Can I make this dish vegan?
Absolutely! Use vegetable broth and skip the Parmesan cheese or use a vegan alternative.
Serving and Suggestions
- Serve with a side of garlic bread or a simple green salad.
- Pair with a crisp white wine, such as Sauvignon Blanc or Pinot Grigio, for a complementary beverage.
- Store leftovers in an airtight container in the refrigerator for up to 3 days. Reheat gently on the stove, adding a splash of water if needed.
Easy Tomato and Spinach Pasta
6
servings15
minutes20
minutesIngredients
1 lb penne (or your preferred pasta variety)
1/2 cup olive oil
1/4 teaspoon crushed red pepper flakes (optional)
2 pints grape tomatoes
1 teaspoon salt
1/2 teaspoon black pepper
6 cloves garlic, thinly sliced
1 cup white wine or chicken broth
2 cups fresh spinach
Parmesan cheese, for serving (optional)
Directions
- Prepare the Pasta: Bring a large pot of salted water to a boil over medium-high heat. Cook the pasta according to package instructions until al dente (9-10 minutes). Reserve 1/2 cup of the pasta water, then drain the pasta.
- Cook the Sauce: In a large, wide pot, heat the olive oil over medium heat. Add the crushed red pepper flakes (if using), grape tomatoes, salt, and black pepper.

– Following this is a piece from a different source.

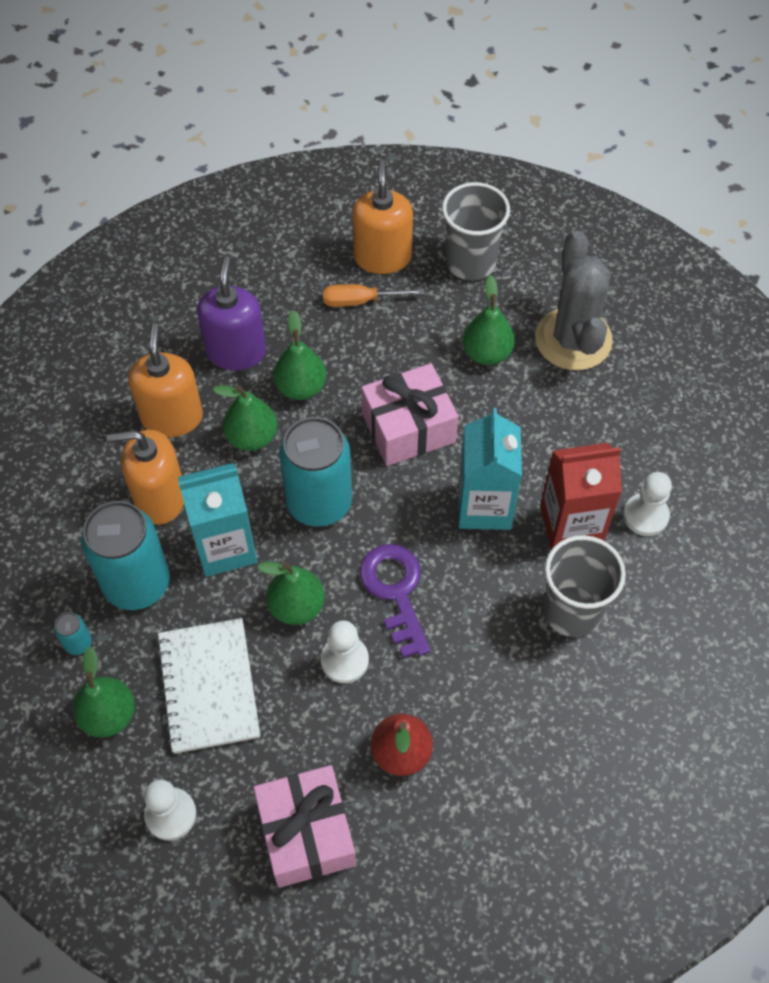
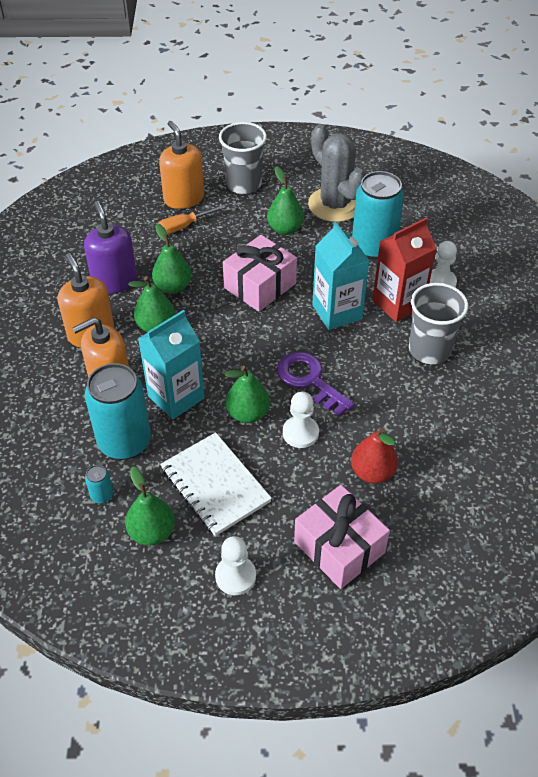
camera: 25 degrees left, 10 degrees down
turquoise can [279,417,352,527] -> turquoise can moved to [352,171,404,260]

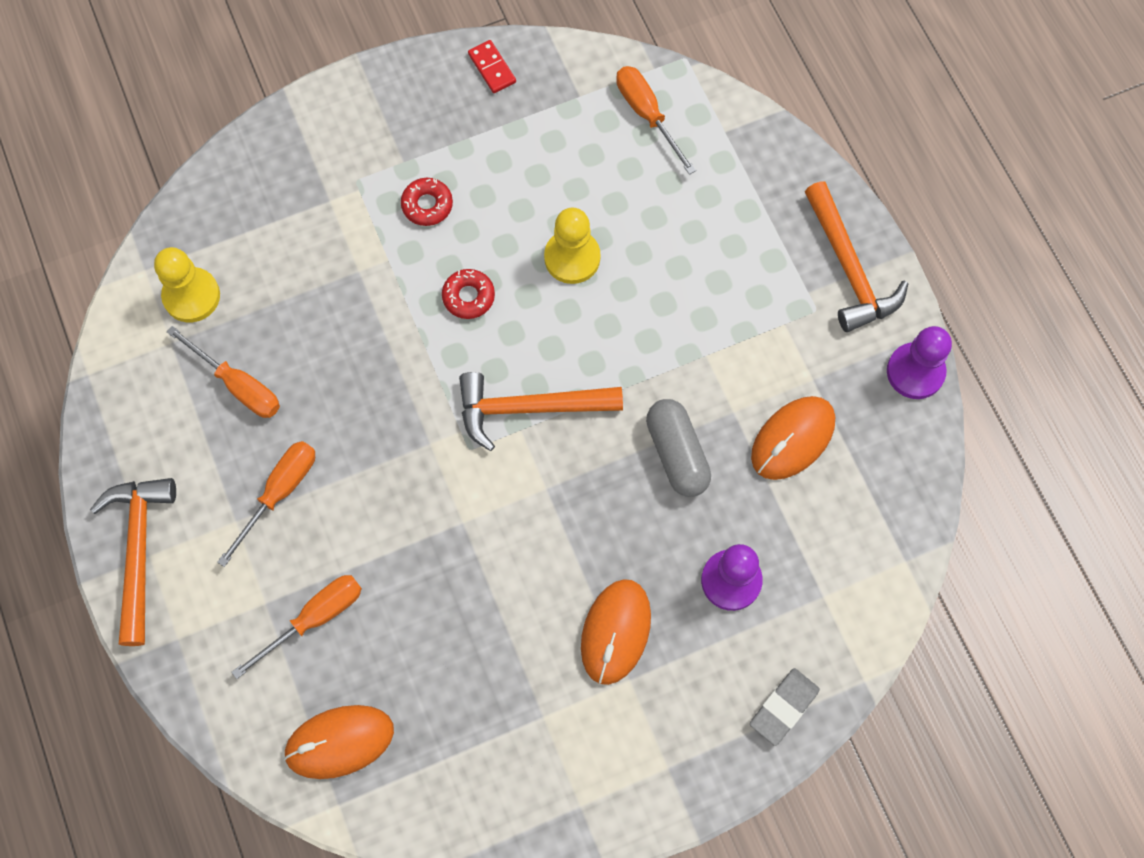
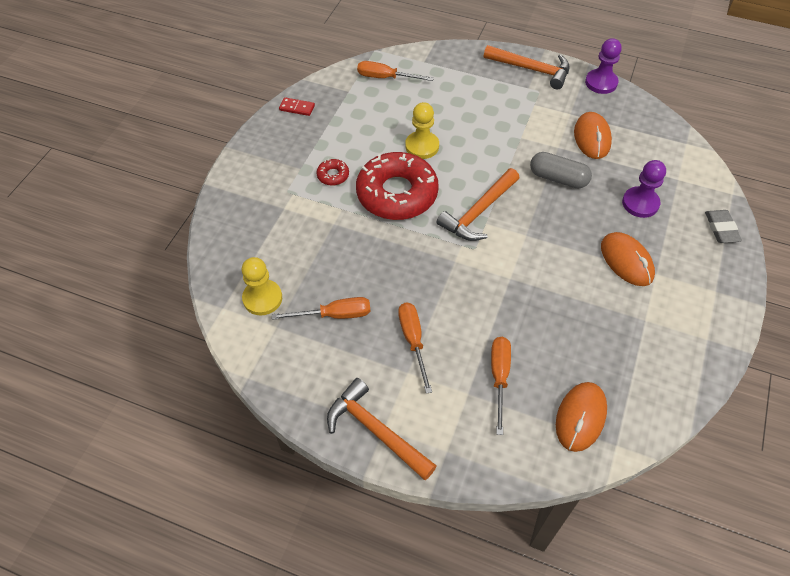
camera: 45 degrees left, 15 degrees down
red donut [442,269,495,319] -> red donut [356,152,439,220], size x2.47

Cook for 9-10 minutes, stirring occasionally, until the tomatoes burst and release their juices. Use a wooden spoon to gently press the tomatoes if needed.
- Add Garlic and Liquid: Stir in the garlic and cook for 1 minute, until fragrant. Pour in the white wine or chicken broth, bring to a boil, then reduce the heat to a simmer. Cook for 5 minutes to allow the flavors to meld.
- Add Spinach: Stir the fresh spinach into the sauce and cook until slightly wilted.
- Combine Pasta and Sauce: Add the drained pasta directly to the pot with the sauce. Stir to combine, adding some of the reserved pasta water if needed to achieve your desired consistency. Taste and adjust seasoning with additional salt and pepper, if necessary.
- Serve: Remove from heat and divide the pasta among serving bowls. Top with Parmesan cheese, if desired, and serve immediately.